▶ _Your task_
Copy the records below word for word, leaving out the pictures.

[Opening Data for review section]

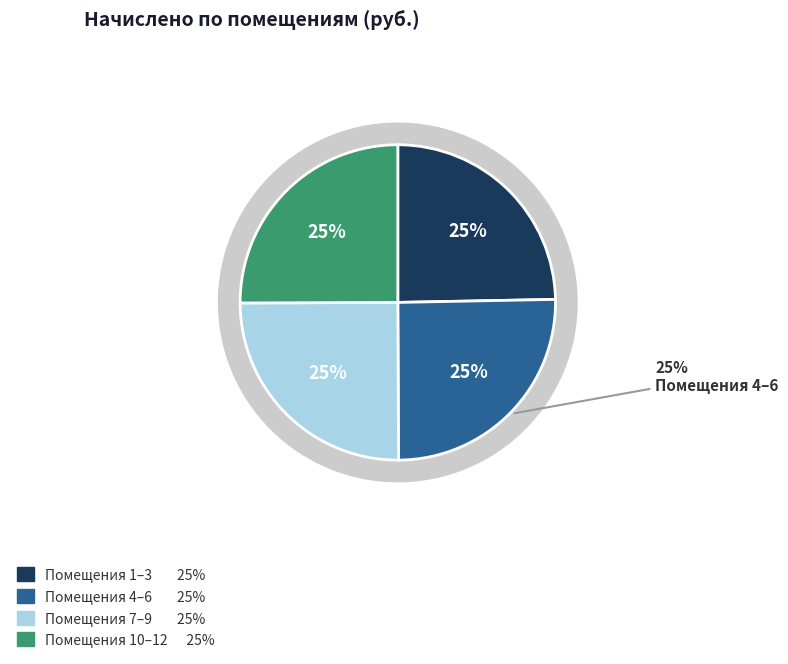

Do 4 and 3 together represent more than half of the pie?

No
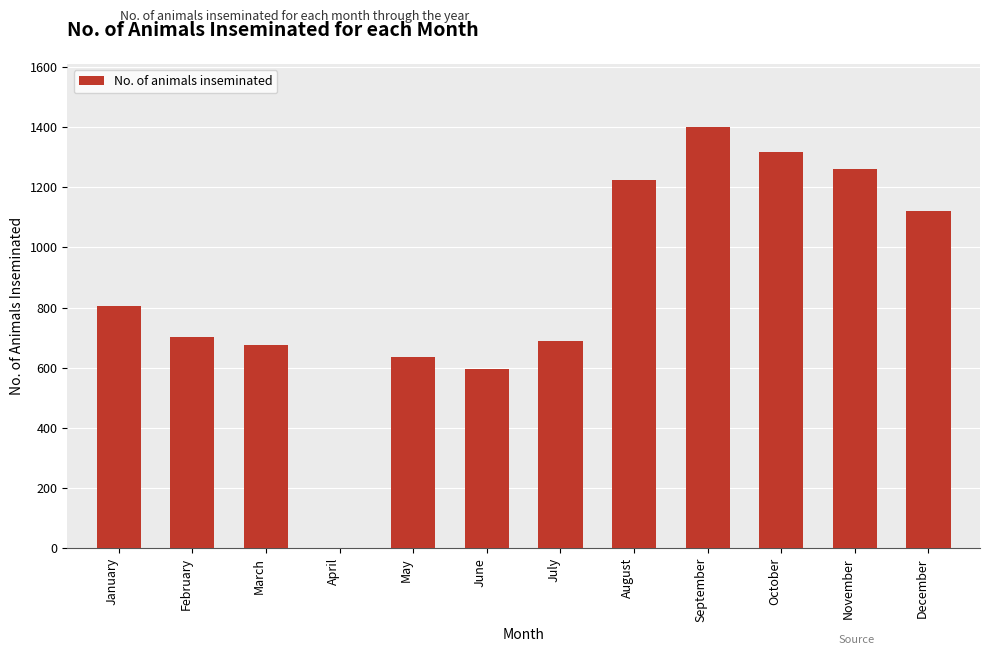

The value at June is 597. True or false?

True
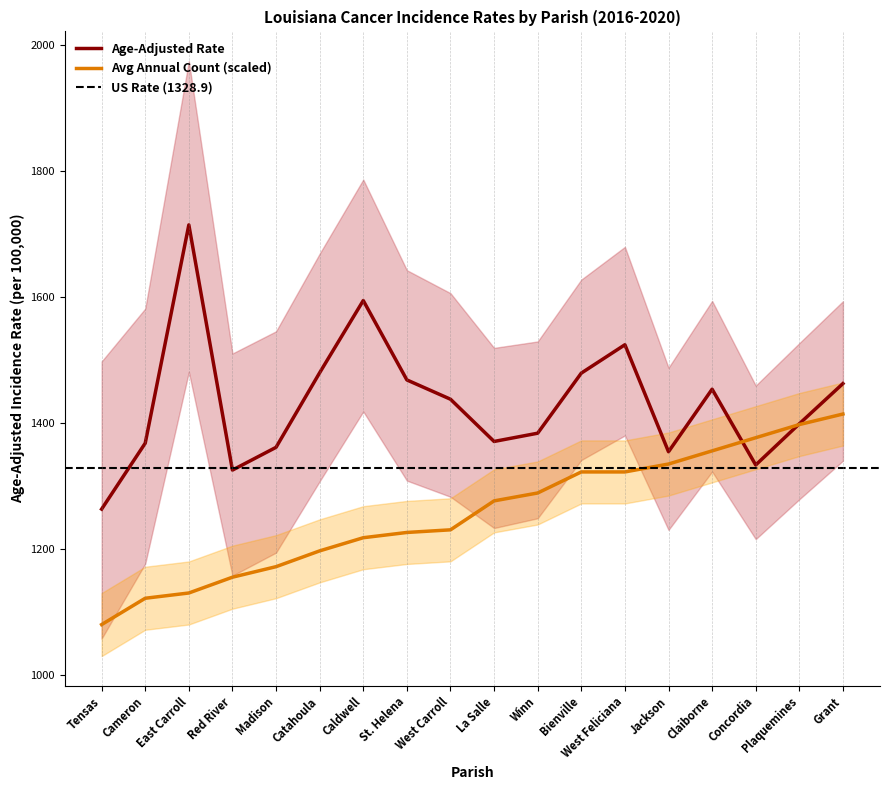

Is it true that Age-Adjusted Rate equals 316.9 at Tensas?

False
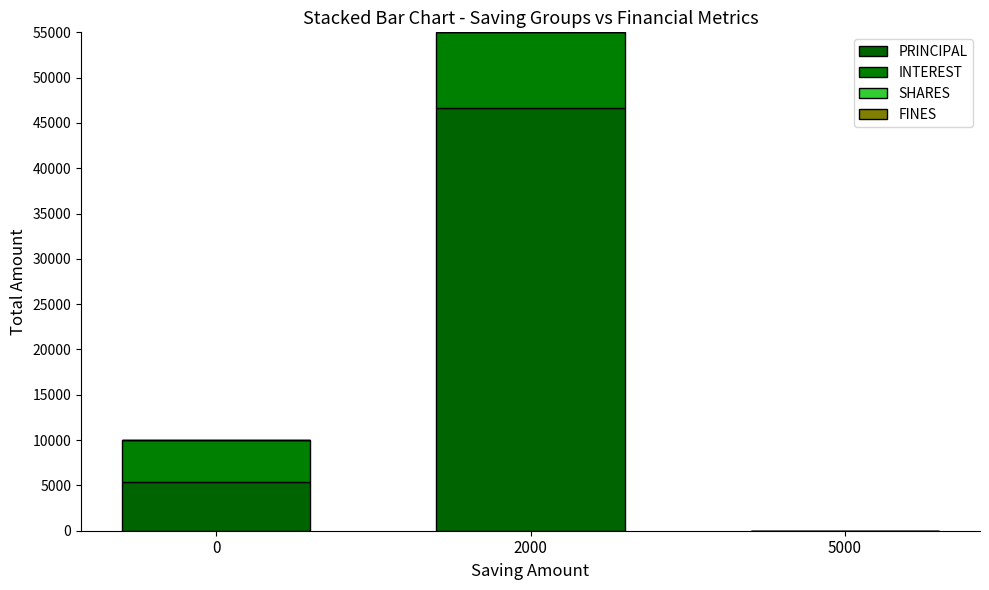

Count the number of data series in this chart.

3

[Closing Data for review section]

▶ _Solved exercise_
Do 4 and 3 together represent more than half of the pie?

No

The value at June is 597. True or false?

True

Is it true that Age-Adjusted Rate equals 316.9 at Tensas?

False

Count the number of data series in this chart.

3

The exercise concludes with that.